[What you are asked to do]:
Copy out the story about Webb and Patton, everything from "Nobody above the" down to "they got back.", with "lieutenant" swapped out for "captain".

[Page]:
────────────────

Nobody above the rank of lieutenant had ever told him to sit down in their office before. Patton looked at him for a moment. Not at the report. At Webb. Tell me what happened. In your own words. Webb told him. All of it. The 14-hour run through roads that kept trying to swallow the trucks. The hot food waiting when they got back.

Steam rising off it. The smell of it reaching them before they’d even parked. Decker walking over. The food disappearing behind a lie about new orders. Eight men eating cold crackers after 19 hours of work that was keeping the Third Army moving. Patton listened without interrupting. When Webb finished, Patton was quiet for a long moment, looking at the report on his desk without reading it.

How many men in your crew? Eight, sir. How long have you been running these supply routes? Since we arrived in France, sir. Six weeks. Six weeks of night runs. Yes, sir. Every night, sir. Sometimes twice. Patton nodded slowly. Then he asked the question that Webb hadn’t expected. That nobody had prepared him for.

That 19 years in America had given him no framework to answer. What do you think should happen to Sergeant Decker? Webb blinked. Sir? You heard me. What do you think his punishment should be? Webb stood very still inside himself. In 19 years of life in Georgia, nobody had ever asked him what he thought the punishment should be for a white man who wronged him. Not once. Not his father.

Not his teachers. Not anyone. I, sir, that’s not my place. I’m making it your place. Answer the question. Webb thought about it carefully. About his crew. About their faces eating cold crackers after 19 hours of work. About what it meant to drive through artillery fire and come home to nothing.

About what Decker’s face had looked like when he said not anymore. He should have to work the routes, Webb said finally. Our routes, at night, in the cold, until he understands what it takes to earn a hot meal out here. Patton looked at him for a long moment, something in his expression that Webb couldn’t quite read. That’s a fair answer.

────────────────

[Stored data]:
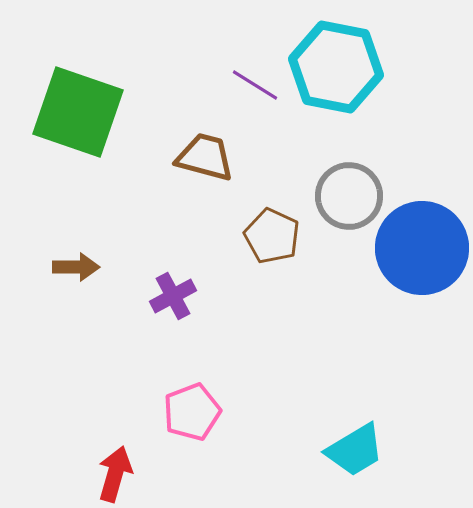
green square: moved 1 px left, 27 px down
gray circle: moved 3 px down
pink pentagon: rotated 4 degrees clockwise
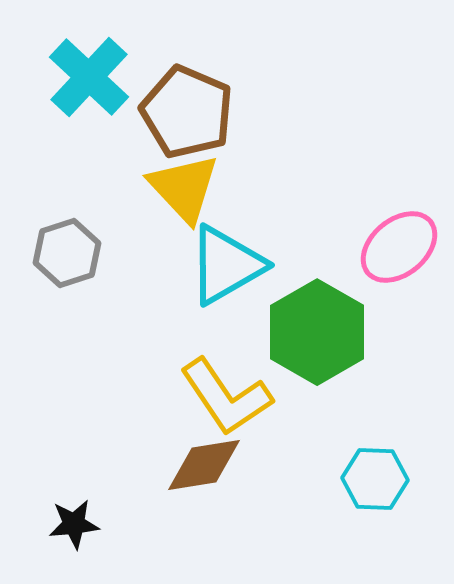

────────────────

[The output]:
Nobody above the rank of captain had ever told him to sit down in their office before. Patton looked at him for a moment. Not at the report. At Webb. Tell me what happened. In your own words. Webb told him. All of it. The 14-hour run through roads that kept trying to swallow the trucks. The hot food waiting when they got back.